Search code examples
phpserverexplodeends-with

php endsWith function fails on one server but works on another?


I have a script which is essentially a crawler to index news articles. The script works fine on one server (main http server), but I am trying to move it to a dedicated platform and one section will not function.

The part that fails uses a simple function (from SO) to check if a string (a url found by the crawler) matches an exclusion list stored locally in a .txt file.

I have tested to make sure the .txt file is received using a var_dump and everything shows ok.

This fails consistently to unset or echo out positives, but on the other server everything works ok.

The important part is as follows:

<?php
ini_set('display_errors', 1);
$linkurl_reg = '/href="http:\/\/metro.co.uk(.+?)"/is';    


function endsWith($haystack, $needle)
{
return $needle === "" || substr($haystack, -strlen($needle)) === $needle;
}

$data = file_get_contents("http://metro.co.uk");
preg_match_all($linkurl_reg,$data,$new_links);

$exclusion_list = explode("\n",file_get_contents('../F/exclusion_list.txt'));

var_dump($exclusion_list); //just to check we got the file ok

for($i = '0';$i < count($new_links[1]) ; $i++){
        for ($ii = '0';$ii < count($exclusion_list);$ii++){
        if(endsWith($new_links[1][$i], $exclusion_list[$ii])){echo 'unset ';unset($new_links[1][$i]);}else{echo'not unset ';}
        }
    }


?> 

The strange thing is if I only use a single value when setting the exclusion list e.g

$exclusion_list[0] = "xmlrpc.php"; 

instead of

$exclusion_list = explode("\n",file_get_contents('../F/exclusion_list.txt'));

it will work for that particular string.

Please if anybody has anyideas, I have been staring at this for 3 days now and am completely stumped.

Things I have tried:

encoding the $exclusion_list array to UTF before exploding.

encoding the $exclusion_list strings to UTF in the loop

tested the function with normal strings

writing the strings in manually rather than from the array or fileget (works annoyingly)
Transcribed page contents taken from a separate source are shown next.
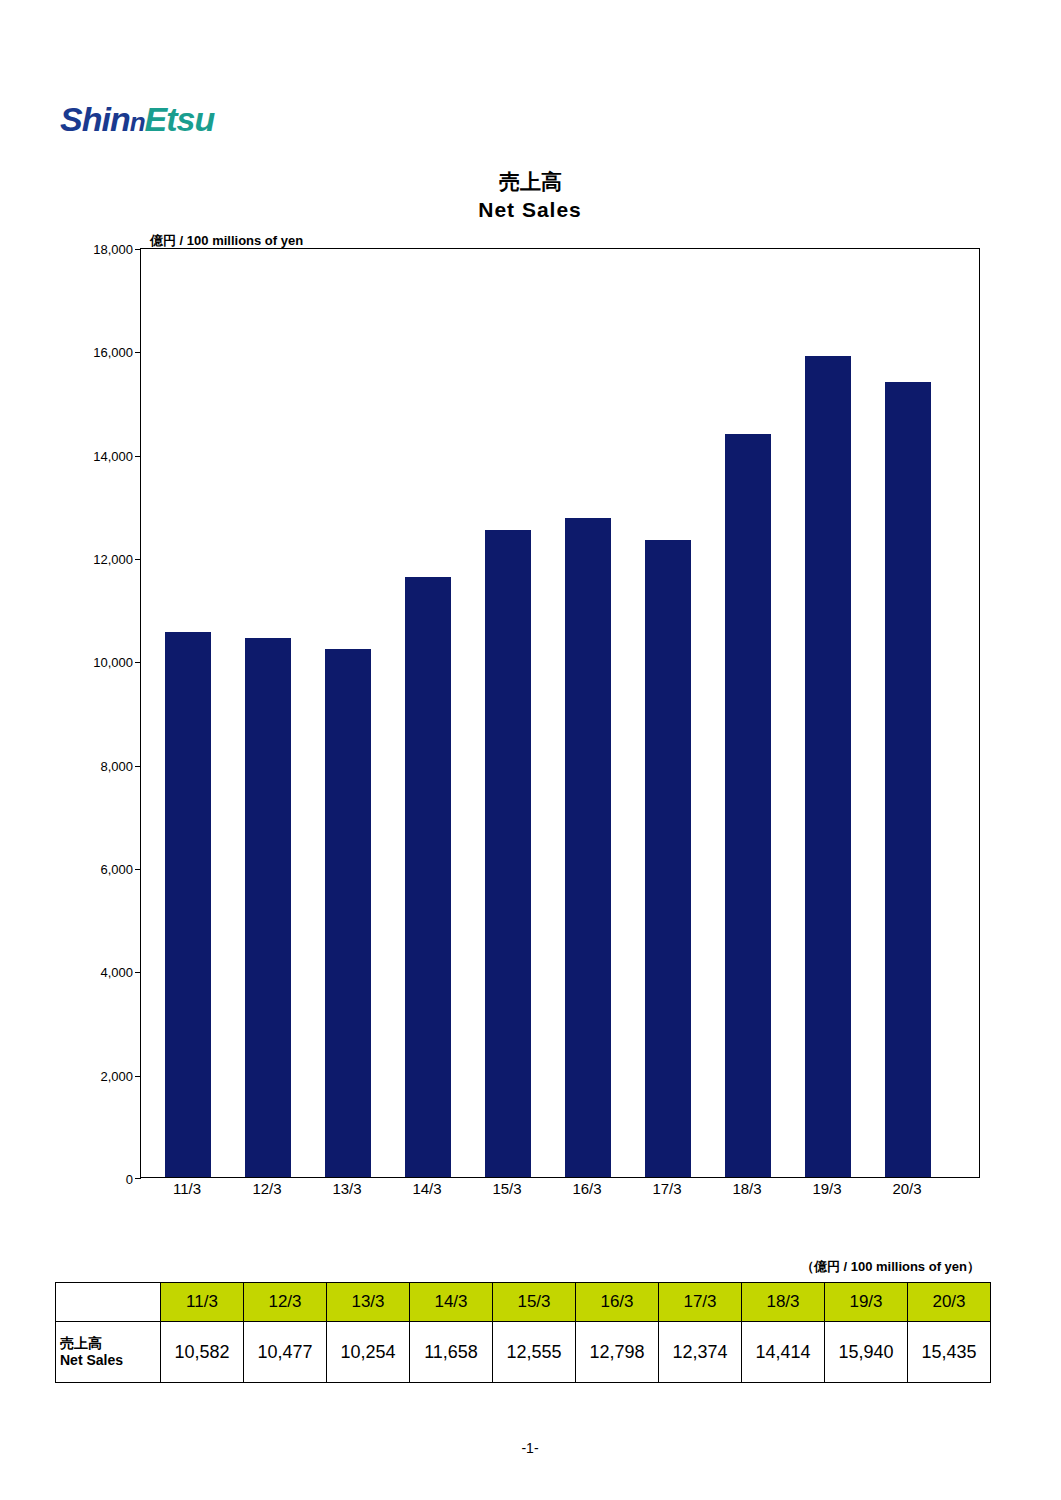Shin nEtsu
売上高
Net Sales
億円 / 100 millions of yen
18,000
16,000
14,000
12,000
10,000
8,000
6,000
4,000
2,000
0
11/3 12/3 13/3 14/3 15/3 16/3 17/3 18/3 19/3 20/3
（億円 / 100 millions of yen）
| | 11/3 | 12/3 | 13/3 | 14/3 | 15/3 | 16/3 | 17/3 | 18/3 | 19/3 | 20/3 |
| --- | --- | --- | --- | --- | --- | --- | --- | --- | --- | --- |
| 売上高 Net Sales | 10,582 | 10,477 | 10,254 | 11,658 | 12,555 | 12,798 | 12,374 | 14,414 | 15,940 | 15,435 |
-1-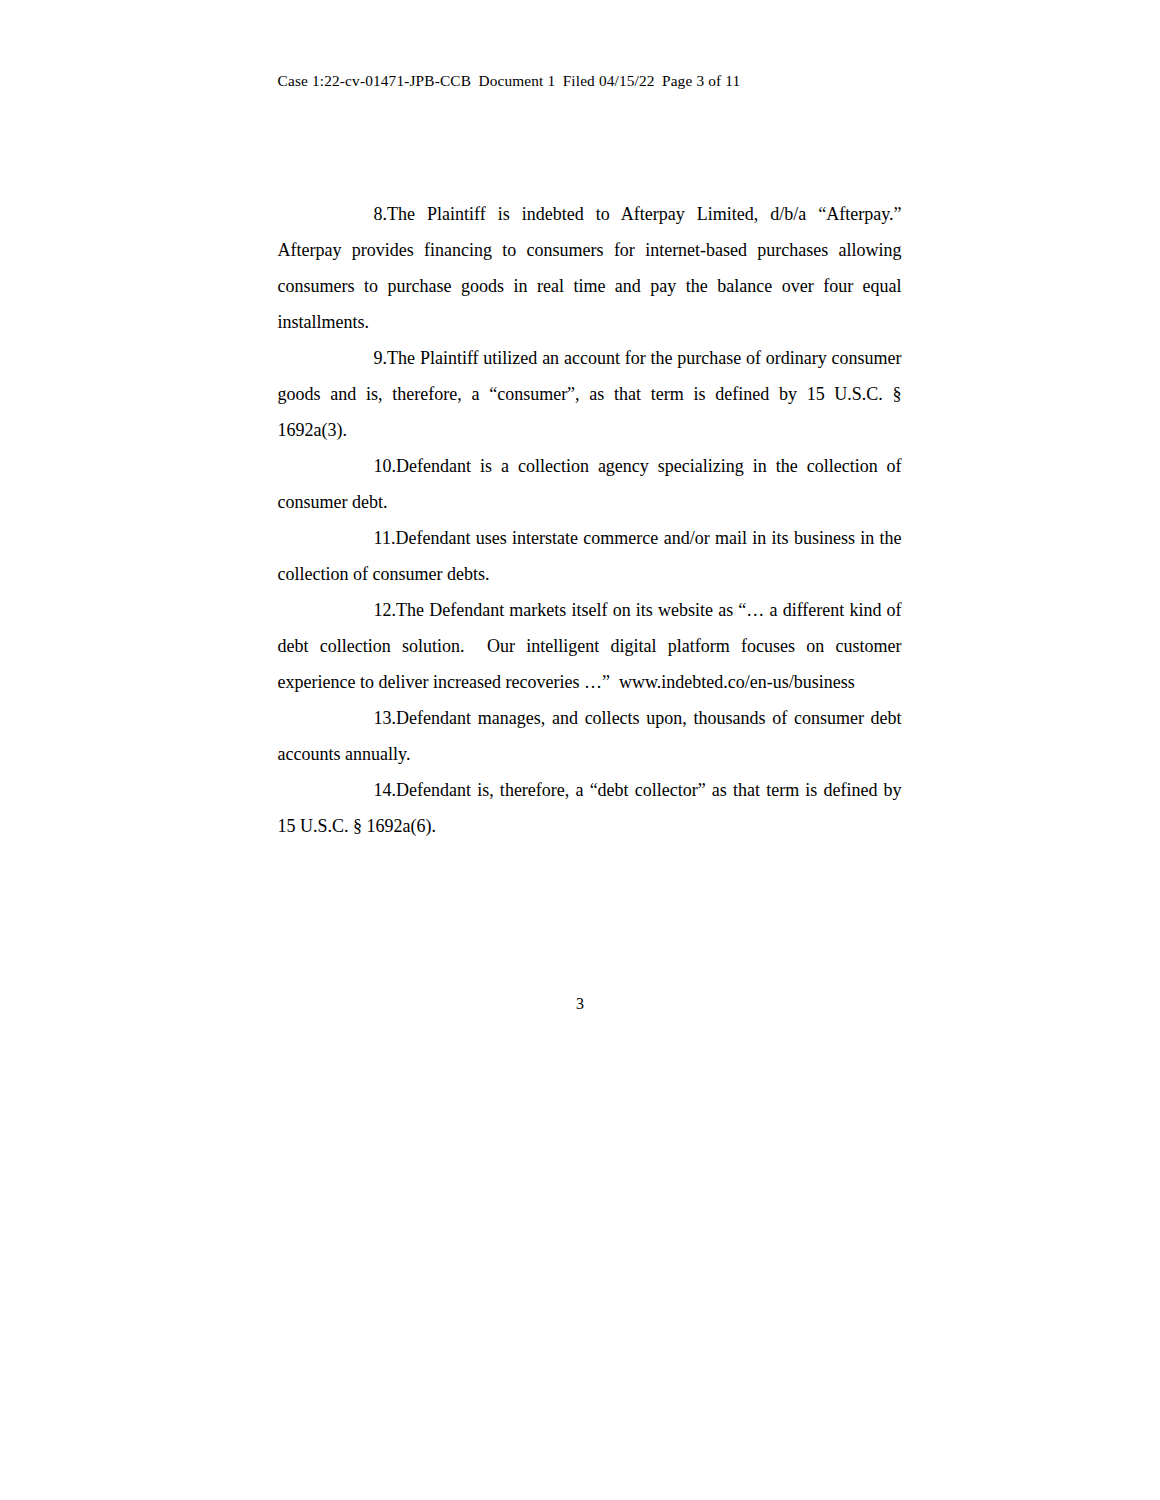Case 1:22-cv-01471-JPB-CCB Document 1 Filed 04/15/22 Page 3 of 11
8. The Plaintiff is indebted to Afterpay Limited, d/b/a “Afterpay.” Afterpay provides financing to consumers for internet-based purchases allowing consumers to purchase goods in real time and pay the balance over four equal installments.
9. The Plaintiff utilized an account for the purchase of ordinary consumer goods and is, therefore, a “consumer”, as that term is defined by 15 U.S.C. § 1692a(3).
10. Defendant is a collection agency specializing in the collection of consumer debt.
11. Defendant uses interstate commerce and/or mail in its business in the collection of consumer debts.
12. The Defendant markets itself on its website as “… a different kind of debt collection solution. Our intelligent digital platform focuses on customer experience to deliver increased recoveries …” www.indebted.co/en-us/business
13. Defendant manages, and collects upon, thousands of consumer debt accounts annually.
14. Defendant is, therefore, a “debt collector” as that term is defined by 15 U.S.C. § 1692a(6).
3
changing the fileextension from .txt to various other things

updating php version on the server (non working one)

replacing "\n" with "\r" and "\n\r" during explode

I have even tried changing the function to some of the others found on SO, strangely I get the same results (works with strings I define but not with anything retrieved from the exclusion_list file).

For the life of me I have no idea why one would work and not the other.

Current PHP version: 5.4.36-0+deb7u3 (non working server)

Current PHP version: 5.2.17 (working server)

requested var_dump for $exclusion list (non working server):

array(9) {
  [0]=>
  string(6) ".jpeg"
  [1]=>
  string(5) ".jpg"
  [2]=>
   string(5) ".gif"
  [3]=>
  string(5) ".css"
  [4]=>
  string(5) ".xml"
  [5]=>
  string(11) "xmlrpc.php"
  [6]=>
  string(21) "metro.co.uk" target="
  [7]=>
  string(20) "metro.co.uk/osd.xml"
  [8]=>
  string(32) "metro.co.uk/terms/#privacypolicy"
}

requested var_dump for $exclusion list (working server):

array(9) {
  [0]=>
  string(5) ".jpeg"
  [1]=>
  string(4) ".jpg"
  [2]=>
  string(4) ".gif"
  [3]=>
  string(4) ".css"
  [4]=>
  string(4) ".xml"
  [5]=>
  string(10) "xmlrpc.php"
  [6]=>
  string(20) "metro.co.uk" target="
  [7]=>
  string(19) "metro.co.uk/osd.xml"
  [8]=>
  string(32) "metro.co.uk/terms/#privacypolicy"
}

Both servers are linux, both text files are not built or edited on windows platforms


Solution

  • Make sure, the lines in your *.txt file are separated by \n not \r\n, which happens if you save in a windows program.

    Otherwise after you explode it with '\n' the strings will all end with '\r' and thus may not fullfill the endsWith() condition

    This code should work on both machines:

    $exclusion_list = explode("\n",str_replace("\r", "", file_get_contents('../F/exclusion_list.txt')));